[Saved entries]
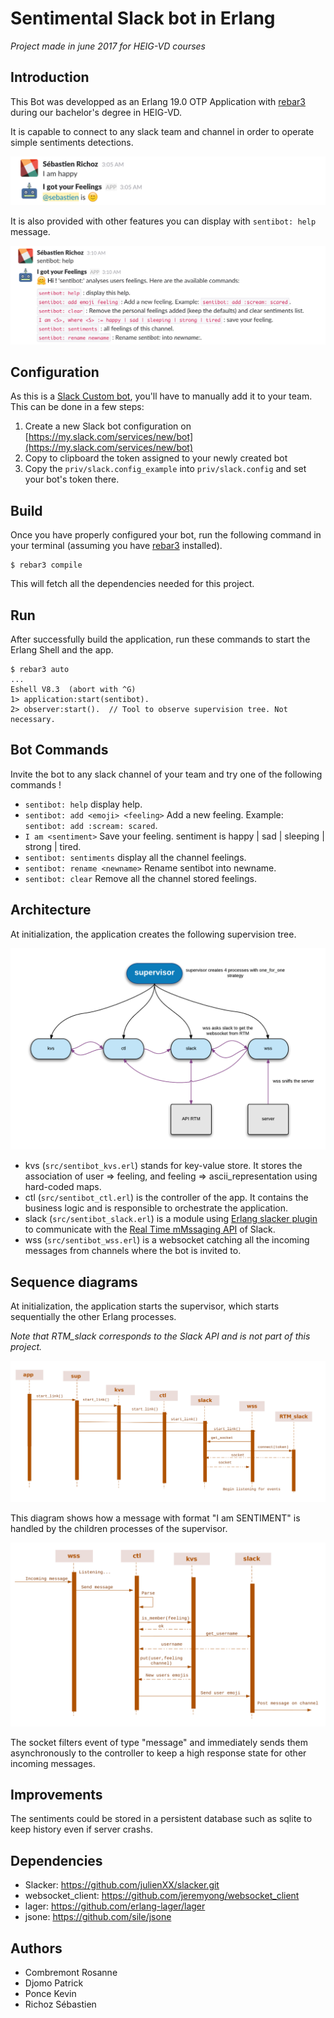 # Sentimental Slack bot in Erlang

*Project made in june 2017 for HEIG-VD courses*

## Introduction
This Bot was developped as an Erlang 19.0 OTP Application with [rebar3](https://www.rebar3.org/) during our bachelor's degree in HEIG-VD.

It is capable to connect to any slack team and channel in order to operate simple sentiments detections.

![System architecture](/doc/screens/screen1.png)   

It is also provided with other features you can display with `sentibot: help` message.

![System architecture](/doc/screens/screen2.png)   

## Configuration

As this is a [Slack Custom bot](https://api.slack.com/bot-users#custom_bot_users), you'll have to manually add it to your team. This can be done in a few steps:

1. Create a new Slack bot configuration on [https://my.slack.com/services/new/bot](https://my.slack.com/services/new/bot)
2. Copy to clipboard the token assigned to your newly created bot
3. Copy the `priv/slack.config_example` into `priv/slack.config` and set your bot's token there.

## Build

Once you have properly configured your bot, run  the following command in your terminal (assuming you have [rebar3](https://www.rebar3.org/) installed).

    $ rebar3 compile

This will fetch all the dependencies needed for this project.

## Run

After successfully build the application, run these commands to start the Erlang Shell and the app.

    $ rebar3 auto
    ...
    Eshell V8.3  (abort with ^G)
    1> application:start(sentibot).
    2> observer:start().  // Tool to observe supervision tree. Not necessary.

## Bot Commands

Invite the bot to any slack channel of your team and try one of the following commands !

- `sentibot: help` display help.    
- `sentibot: add <emoji> <feeling>` Add a new feeling. Example: `sentibot: add :scream: scared`.     
- `I am <sentiment>` Save your feeling. sentiment is happy | sad | sleeping | strong | tired.      
- `sentibot: sentiments` display all the channel feelings.               
- `sentibot: rename <newname>` Rename sentibot into newname.                     
- `sentibot: clear` Remove all the channel stored feelings.

## Architecture

At initialization, the application creates the following supervision tree.

![System architecture](/doc/architecture.png)

- kvs (`src/sentibot_kvs.erl`) stands for key-value store. It stores the association of user => feeling, and feeling => ascii_representation using hard-coded maps.
- ctl (`src/sentibot_ctl.erl`) is the controller of the app. It contains the business logic and is responsible to orchestrate the application.
- slack (`src/sentibot_slack.erl`) is a module using [Erlang slacker plugin](https://github.com/julienXX/slacker) to communicate with the [Real Time mMssaging API](https://api.slack.com/rtm) of Slack.
- wss (`src/sentibot_wss.erl`) is a websocket catching all the incoming messages from channels where the bot is invited to.

## Sequence diagrams

At initialization, the application starts the supervisor, which starts sequentially the other Erlang processes.

*Note that RTM_slack corresponds to the Slack API and is not part of this project.*

![Sequence diagram init](/doc/diagram_sequence_init.png)

This diagram shows how a message with format "I am SENTIMENT" is handled by the children processes of the supervisor.

![Sequence diagram "I am X"](/doc/diagram_sequence_I_AM_X.png)

The socket filters event of type "message" and immediately sends them asynchronously to the controller to keep a high response state for other incoming messages.                           

## Improvements

The sentiments could be stored in a persistent database such as sqlite to keep history even if server crashs.

## Dependencies

- Slacker: https://github.com/julienXX/slacker.git
- websocket_client: https://github.com/jeremyong/websocket_client
- lager: https://github.com/erlang-lager/lager
- jsone: https://github.com/sile/jsone

## Authors
* Combremont Rosanne
* Djomo Patrick
* Ponce Kevin
* Richoz Sébastien
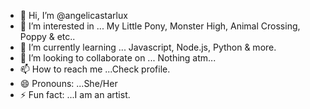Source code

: - 👋 Hi, I’m @angelicastarlux
- 👀 I’m interested in ... My Little Pony, Monster High, Animal Crossing, Poppy & etc..
- 🌱 I’m currently learning ... Javascript, Node.js, Python & more.
- 💞️ I’m looking to collaborate on ... Nothing atm...
- 📫 How to reach me ...Check profile.
- 😄 Pronouns: ...She/Her
- ⚡ Fun fact: ...I am an artist.

<!---
angelicastarlux/angelicastarlux is a ✨ special ✨ repository because its `README.md` (this file) appears on your GitHub profile.
You can click the Preview link to take a look at your changes.
--->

▶ [Your goal]:
Copy out every line of the data above word for word, leaving out the pictures.

▶ [Response box]:
 # Sentimental Slack bot in Erlang

*Project made in june 2017 for HEIG-VD courses*

## Introduction
This Bot was developped as an Erlang 19.0 OTP Application with [rebar3](https://www.rebar3.org/) during our bachelor's degree in HEIG-VD.

It is capable to connect to any slack team and channel in order to operate simple sentiments detections.

![System architecture](/doc/screens/screen1.png)   

It is also provided with other features you can display with `sentibot: help` message.

![System architecture](/doc/screens/screen2.png)   

## Configuration

As this is a [Slack Custom bot](https://api.slack.com/bot-users#custom_bot_users), you'll have to manually add it to your team. This can be done in a few steps:

1. Create a new Slack bot configuration on [https://my.slack.com/services/new/bot](https://my.slack.com/services/new/bot)
2. Copy to clipboard the token assigned to your newly created bot
3. Copy the `priv/slack.config_example` into `priv/slack.config` and set your bot's token there.

## Build

Once you have properly configured your bot, run  the following command in your terminal (assuming you have [rebar3](https://www.rebar3.org/) installed).

    $ rebar3 compile

This will fetch all the dependencies needed for this project.

## Run

After successfully build the application, run these commands to start the Erlang Shell and the app.

    $ rebar3 auto
    ...
    Eshell V8.3  (abort with ^G)
    1> application:start(sentibot).
    2> observer:start().  // Tool to observe supervision tree. Not necessary.

## Bot Commands

Invite the bot to any slack channel of your team and try one of the following commands !

- `sentibot: help` display help.    
- `sentibot: add <emoji> <feeling>` Add a new feeling. Example: `sentibot: add :scream: scared`.     
- `I am <sentiment>` Save your feeling. sentiment is happy | sad | sleeping | strong | tired.      
- `sentibot: sentiments` display all the channel feelings.               
- `sentibot: rename <newname>` Rename sentibot into newname.                     
- `sentibot: clear` Remove all the channel stored feelings.

## Architecture

At initialization, the application creates the following supervision tree.

![System architecture](/doc/architecture.png)

- kvs (`src/sentibot_kvs.erl`) stands for key-value store. It stores the association of user => feeling, and feeling => ascii_representation using hard-coded maps.
- ctl (`src/sentibot_ctl.erl`) is the controller of the app. It contains the business logic and is responsible to orchestrate the application.
- slack (`src/sentibot_slack.erl`) is a module using [Erlang slacker plugin](https://github.com/julienXX/slacker) to communicate with the [Real Time mMssaging API](https://api.slack.com/rtm) of Slack.
- wss (`src/sentibot_wss.erl`) is a websocket catching all the incoming messages from channels where the bot is invited to.

## Sequence diagrams

At initialization, the application starts the supervisor, which starts sequentially the other Erlang processes.

*Note that RTM_slack corresponds to the Slack API and is not part of this project.*

![Sequence diagram init](/doc/diagram_sequence_init.png)

This diagram shows how a message with format "I am SENTIMENT" is handled by the children processes of the supervisor.

![Sequence diagram "I am X"](/doc/diagram_sequence_I_AM_X.png)

The socket filters event of type "message" and immediately sends them asynchronously to the controller to keep a high response state for other incoming messages.                           

## Improvements

The sentiments could be stored in a persistent database such as sqlite to keep history even if server crashs.

## Dependencies

- Slacker: https://github.com/julienXX/slacker.git
- websocket_client: https://github.com/jeremyong/websocket_client
- lager: https://github.com/erlang-lager/lager
- jsone: https://github.com/sile/jsone

## Authors
* Combremont Rosanne
* Djomo Patrick
* Ponce Kevin
* Richoz Sébastien
Source code

: - 👋 Hi, I’m @angelicastarlux
- 👀 I’m interested in ... My Little Pony, Monster High, Animal Crossing, Poppy & etc..
- 🌱 I’m currently learning ... Javascript, Node.js, Python & more.
- 💞️ I’m looking to collaborate on ... Nothing atm...
- 📫 How to reach me ...Check profile.
- 😄 Pronouns: ...She/Her
- ⚡ Fun fact: ...I am an artist.

<!---
angelicastarlux/angelicastarlux is a ✨ special ✨ repository because its `README.md` (this file) appears on your GitHub profile.
You can click the Preview link to take a look at your changes.
--->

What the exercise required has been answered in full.